Questions to answer:
(A) Echo the stretch of the Zim comic review from "In our everything" through "it going nonetheless.", copying it word for word.
(B) Proceed with the Zim comic review, continuing it from its last sentence.

In our everything semi-old-is-new-again culture, it wasn’t much of a surprise Zim eventually resurfaced as a comic, and it was further unsurprising that the initially co-Vasquez authored book knew how to employ the half-dumb giggling-at-its-own-silliness style of visuals and gags Jhonen partially heralded to current teen / youth culture, riding a wave certainly started by others before him, but keeping it going nonetheless.
I’m not sure where K.C. Green fits into this puzzle, but he’s a positive product, prime figure of the we comic generation and employing randomness to great effect in his own Gunshow.
Several words later, I was curious to see what his skills looked like when applied to the Zim comic. They… Sort of look like K.C. Green. But the strange thing is, when leashed to another’s creation, because Green just chews through the leash and goes buck wild, it’s sorta underwhelming. Like a lot of guest comics – a webcomic staple – you chuckle, bit wonder: Why?

Raw data:
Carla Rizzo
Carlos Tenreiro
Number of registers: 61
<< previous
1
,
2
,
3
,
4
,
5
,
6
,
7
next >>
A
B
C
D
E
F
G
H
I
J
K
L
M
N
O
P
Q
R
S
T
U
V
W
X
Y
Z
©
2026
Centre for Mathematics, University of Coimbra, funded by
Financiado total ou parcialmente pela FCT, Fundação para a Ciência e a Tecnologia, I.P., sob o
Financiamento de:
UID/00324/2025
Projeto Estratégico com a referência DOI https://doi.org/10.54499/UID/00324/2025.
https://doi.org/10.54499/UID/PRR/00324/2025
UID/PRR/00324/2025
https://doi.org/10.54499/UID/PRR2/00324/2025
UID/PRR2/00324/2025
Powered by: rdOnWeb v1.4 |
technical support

--

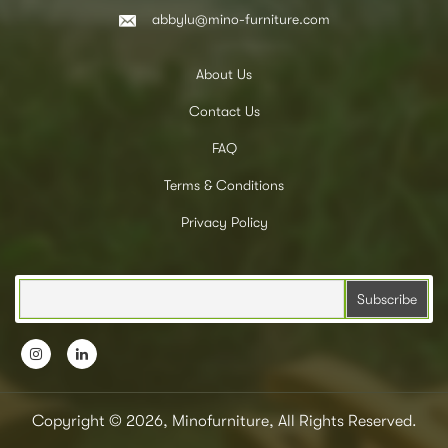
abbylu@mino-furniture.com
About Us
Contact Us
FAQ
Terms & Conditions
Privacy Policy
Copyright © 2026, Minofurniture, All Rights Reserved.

Written answers:
(A)
In our everything semi-old-is-new-again culture, it wasn’t much of a surprise Zim eventually resurfaced as a comic, and it was further unsurprising that the initially co-Vasquez authored book knew how to employ the half-dumb giggling-at-its-own-silliness style of visuals and gags Jhonen partially heralded to current teen / youth culture, riding a wave certainly started by others before him, but keeping it going nonetheless.

(B)
Issue 6 is at least all Green, an insanely over-the-top tale of Zim trying to get a bank loan. It’s wonderfully sloppy and absurd (though Oni’s coloring on this, via Savanna Ganucheau, has a really distracting sheen to it which, frankly, uglies things up undesirably), but again, less Zim and essentially just Green.
Issue 7 takes a hit by going back to more reliably Invader Zim-like writers and artists, with Kyle Starks writing a planet-takeover fail that would’ve easily worked as an episode; it’s boring to me, but maybe this is better for regular readers of the series. A few pages are left over for Green to fill on his own, which he does. And he does. (And that color gloss gets even worse, although it seems like it’s on Green this time.)
Zany Zim seems like a good match for Krazy K.C. (uh huh), but the guy is just too on his own thing to stay within the given lines of the comic, making it more of an oddity than anything.